Her canlı için kaçınılmaz son ölümdür. Ölümün ise en ürkütücü olanı idamdır. Ortaçağda en yaygın olarak kullanılan idam aracı giyotindir. Viktor Hugo, bu eserinde idamı bekleyen bir mahkumla empati yapmayı denemiş; onun gözünden cezaevi, gardiyanlar, mahkumlar ve hayatının son anlarını anlatmaya çalışmıştır.
Günümüzde ve önceki yıllarda yazılan romanların geneli, gerçek ve kurgu, olayların edebi bir dille aktarılmasına dayanmaktadır. O dönem romanlarında toplumsal, siyasal, sosyolojik olaylara değinildiğini sıkça gördüm, fakat Viktor Hugo ‘nun bu romanı direk bir amaca hizmet etmektedir. Viktor Hugo, romanında, o dönem sık görülen idam cezasının kaldırılması için yargıçları etkilemeye, onlara idam mahkumlarının çektiklerini anlatmaya çalışmaktadır. Romanda kullanılan dil, betimlemeler, duygusal tahlillerden çok bu amaç beni etkilemiş, kitabı gözümde daha değerli kılmıştır. Bir amacı olan edebiyat daha değerlidir.

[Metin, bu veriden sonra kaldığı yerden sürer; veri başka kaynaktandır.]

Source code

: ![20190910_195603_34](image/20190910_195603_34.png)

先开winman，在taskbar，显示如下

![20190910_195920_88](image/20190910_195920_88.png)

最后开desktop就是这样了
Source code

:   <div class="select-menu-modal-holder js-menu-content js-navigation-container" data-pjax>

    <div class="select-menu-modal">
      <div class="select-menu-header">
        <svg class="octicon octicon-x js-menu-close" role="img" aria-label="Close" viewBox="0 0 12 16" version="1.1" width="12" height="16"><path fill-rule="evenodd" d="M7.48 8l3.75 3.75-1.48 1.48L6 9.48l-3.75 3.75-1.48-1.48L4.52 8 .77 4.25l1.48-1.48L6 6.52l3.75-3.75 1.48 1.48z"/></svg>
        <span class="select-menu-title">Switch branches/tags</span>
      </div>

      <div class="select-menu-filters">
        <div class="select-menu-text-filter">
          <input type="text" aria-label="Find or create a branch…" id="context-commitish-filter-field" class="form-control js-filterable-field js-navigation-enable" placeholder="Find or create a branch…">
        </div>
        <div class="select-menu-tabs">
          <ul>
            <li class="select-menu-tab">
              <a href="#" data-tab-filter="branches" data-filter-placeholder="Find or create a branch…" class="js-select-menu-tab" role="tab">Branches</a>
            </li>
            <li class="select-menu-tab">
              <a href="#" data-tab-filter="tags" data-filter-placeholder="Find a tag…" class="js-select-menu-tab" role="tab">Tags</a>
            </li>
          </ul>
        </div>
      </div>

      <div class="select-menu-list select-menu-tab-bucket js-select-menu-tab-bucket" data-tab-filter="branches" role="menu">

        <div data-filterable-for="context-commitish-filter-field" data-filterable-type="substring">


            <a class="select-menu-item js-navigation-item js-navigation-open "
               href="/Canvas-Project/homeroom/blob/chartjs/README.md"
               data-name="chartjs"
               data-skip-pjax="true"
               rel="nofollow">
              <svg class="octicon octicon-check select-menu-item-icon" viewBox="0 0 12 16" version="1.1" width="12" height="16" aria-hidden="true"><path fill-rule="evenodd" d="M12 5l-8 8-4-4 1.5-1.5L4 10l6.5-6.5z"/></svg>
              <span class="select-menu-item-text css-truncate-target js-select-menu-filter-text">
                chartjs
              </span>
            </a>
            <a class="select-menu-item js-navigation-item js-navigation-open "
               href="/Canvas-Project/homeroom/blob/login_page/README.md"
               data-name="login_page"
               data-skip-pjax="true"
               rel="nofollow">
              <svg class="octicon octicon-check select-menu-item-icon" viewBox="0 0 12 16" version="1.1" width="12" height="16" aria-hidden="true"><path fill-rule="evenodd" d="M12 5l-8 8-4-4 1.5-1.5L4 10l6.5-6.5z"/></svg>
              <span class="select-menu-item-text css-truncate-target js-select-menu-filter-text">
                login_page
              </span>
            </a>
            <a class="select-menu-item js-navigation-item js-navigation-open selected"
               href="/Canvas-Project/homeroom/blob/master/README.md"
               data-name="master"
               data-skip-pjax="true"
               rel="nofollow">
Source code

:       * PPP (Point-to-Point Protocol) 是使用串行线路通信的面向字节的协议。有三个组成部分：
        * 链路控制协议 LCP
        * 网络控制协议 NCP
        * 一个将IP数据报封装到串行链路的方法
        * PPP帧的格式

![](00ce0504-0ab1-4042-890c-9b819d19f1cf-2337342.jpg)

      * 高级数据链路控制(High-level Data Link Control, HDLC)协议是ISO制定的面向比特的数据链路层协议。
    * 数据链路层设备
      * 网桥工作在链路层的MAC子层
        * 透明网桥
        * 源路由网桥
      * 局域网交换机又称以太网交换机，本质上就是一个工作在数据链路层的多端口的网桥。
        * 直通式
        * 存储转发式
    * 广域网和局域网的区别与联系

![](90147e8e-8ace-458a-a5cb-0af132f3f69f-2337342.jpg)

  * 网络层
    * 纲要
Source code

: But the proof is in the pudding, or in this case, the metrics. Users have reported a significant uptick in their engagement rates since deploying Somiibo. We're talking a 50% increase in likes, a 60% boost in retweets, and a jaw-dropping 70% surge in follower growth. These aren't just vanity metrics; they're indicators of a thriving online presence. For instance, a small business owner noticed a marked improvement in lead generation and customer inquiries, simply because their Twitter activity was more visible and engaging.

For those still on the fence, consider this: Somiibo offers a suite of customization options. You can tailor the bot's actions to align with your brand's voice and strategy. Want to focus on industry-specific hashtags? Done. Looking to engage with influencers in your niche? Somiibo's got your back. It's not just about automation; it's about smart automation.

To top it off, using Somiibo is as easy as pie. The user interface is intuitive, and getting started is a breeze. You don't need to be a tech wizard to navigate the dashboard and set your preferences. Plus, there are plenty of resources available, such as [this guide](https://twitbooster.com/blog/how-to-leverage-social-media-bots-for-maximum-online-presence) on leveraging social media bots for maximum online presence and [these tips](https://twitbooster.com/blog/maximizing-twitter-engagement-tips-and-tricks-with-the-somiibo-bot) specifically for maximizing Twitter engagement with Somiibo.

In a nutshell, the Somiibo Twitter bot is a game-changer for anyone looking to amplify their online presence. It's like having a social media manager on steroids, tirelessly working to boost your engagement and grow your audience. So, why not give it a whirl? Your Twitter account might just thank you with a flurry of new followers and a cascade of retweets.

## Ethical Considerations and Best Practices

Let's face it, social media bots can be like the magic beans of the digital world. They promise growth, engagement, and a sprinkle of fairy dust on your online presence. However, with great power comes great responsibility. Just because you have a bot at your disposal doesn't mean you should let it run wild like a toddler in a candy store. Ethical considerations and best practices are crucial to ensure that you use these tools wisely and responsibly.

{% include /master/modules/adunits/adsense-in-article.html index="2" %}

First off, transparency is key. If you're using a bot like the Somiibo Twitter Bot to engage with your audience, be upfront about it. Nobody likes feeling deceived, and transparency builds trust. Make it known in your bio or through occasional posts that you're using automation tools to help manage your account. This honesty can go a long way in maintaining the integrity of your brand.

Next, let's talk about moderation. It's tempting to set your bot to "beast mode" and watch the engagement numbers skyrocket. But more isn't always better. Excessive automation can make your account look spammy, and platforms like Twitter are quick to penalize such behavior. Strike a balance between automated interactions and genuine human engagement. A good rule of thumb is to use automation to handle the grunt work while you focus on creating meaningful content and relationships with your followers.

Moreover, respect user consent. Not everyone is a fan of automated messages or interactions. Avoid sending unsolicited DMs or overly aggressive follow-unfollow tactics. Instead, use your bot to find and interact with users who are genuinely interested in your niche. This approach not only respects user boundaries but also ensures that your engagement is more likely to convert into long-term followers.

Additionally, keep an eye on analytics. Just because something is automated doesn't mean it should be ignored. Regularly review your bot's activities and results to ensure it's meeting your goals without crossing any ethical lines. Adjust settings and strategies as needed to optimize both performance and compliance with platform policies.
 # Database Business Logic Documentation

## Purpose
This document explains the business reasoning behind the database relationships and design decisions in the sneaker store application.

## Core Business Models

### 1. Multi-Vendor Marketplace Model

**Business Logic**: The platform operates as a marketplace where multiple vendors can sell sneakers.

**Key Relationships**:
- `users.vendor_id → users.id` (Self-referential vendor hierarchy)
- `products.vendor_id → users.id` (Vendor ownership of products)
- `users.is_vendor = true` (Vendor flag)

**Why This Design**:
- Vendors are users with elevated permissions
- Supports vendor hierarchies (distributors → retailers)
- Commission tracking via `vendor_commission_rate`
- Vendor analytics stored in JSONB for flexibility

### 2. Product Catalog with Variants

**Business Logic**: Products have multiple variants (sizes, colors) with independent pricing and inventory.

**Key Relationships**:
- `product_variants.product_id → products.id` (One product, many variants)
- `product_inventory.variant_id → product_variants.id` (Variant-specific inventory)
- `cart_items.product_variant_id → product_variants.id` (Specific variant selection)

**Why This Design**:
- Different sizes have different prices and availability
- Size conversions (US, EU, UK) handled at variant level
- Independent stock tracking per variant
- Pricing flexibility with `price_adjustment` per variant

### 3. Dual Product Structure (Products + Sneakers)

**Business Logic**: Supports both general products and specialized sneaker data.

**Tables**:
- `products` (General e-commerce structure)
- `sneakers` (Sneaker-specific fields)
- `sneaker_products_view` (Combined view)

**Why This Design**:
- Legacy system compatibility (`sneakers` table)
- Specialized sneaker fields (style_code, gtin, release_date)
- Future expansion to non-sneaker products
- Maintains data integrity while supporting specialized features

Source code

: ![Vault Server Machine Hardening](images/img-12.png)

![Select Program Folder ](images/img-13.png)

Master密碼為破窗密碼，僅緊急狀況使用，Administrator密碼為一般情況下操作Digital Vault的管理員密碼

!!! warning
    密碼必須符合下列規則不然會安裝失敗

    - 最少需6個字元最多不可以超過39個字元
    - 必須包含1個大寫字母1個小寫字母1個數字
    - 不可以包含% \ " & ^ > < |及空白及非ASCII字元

Viktor Hugo, romanında ki kahramanın işlediği suça değinmemiştir. Tahmin ediyorum ki, Viktor Hugo kitabı yazarken, gözündeki mahkum profili siyasi suçlardan dolayı hüküm giymiş birisiydi. Romanın, Fransız İhtilali döneminde yazıldığını, ihtilal sırasında sayısız insanın giyotinle idam edildiğini, bunlarında siyasi muhalifler olduğunu düşünürsek bu ihtimal göz ardı edilemez. Kitapda etkilendiğim bir diğer husus ise, mahkumun mahkeme sırasında idam cezasını kürek cezasına tercih etmesi, fakat idam edileceği sırada af dileyip kürek cezası istemesidir. Mahkumun, son anda tüm gururunu unutup, yaşama isteğinin ağır basması yazarın önemli bir tespitir.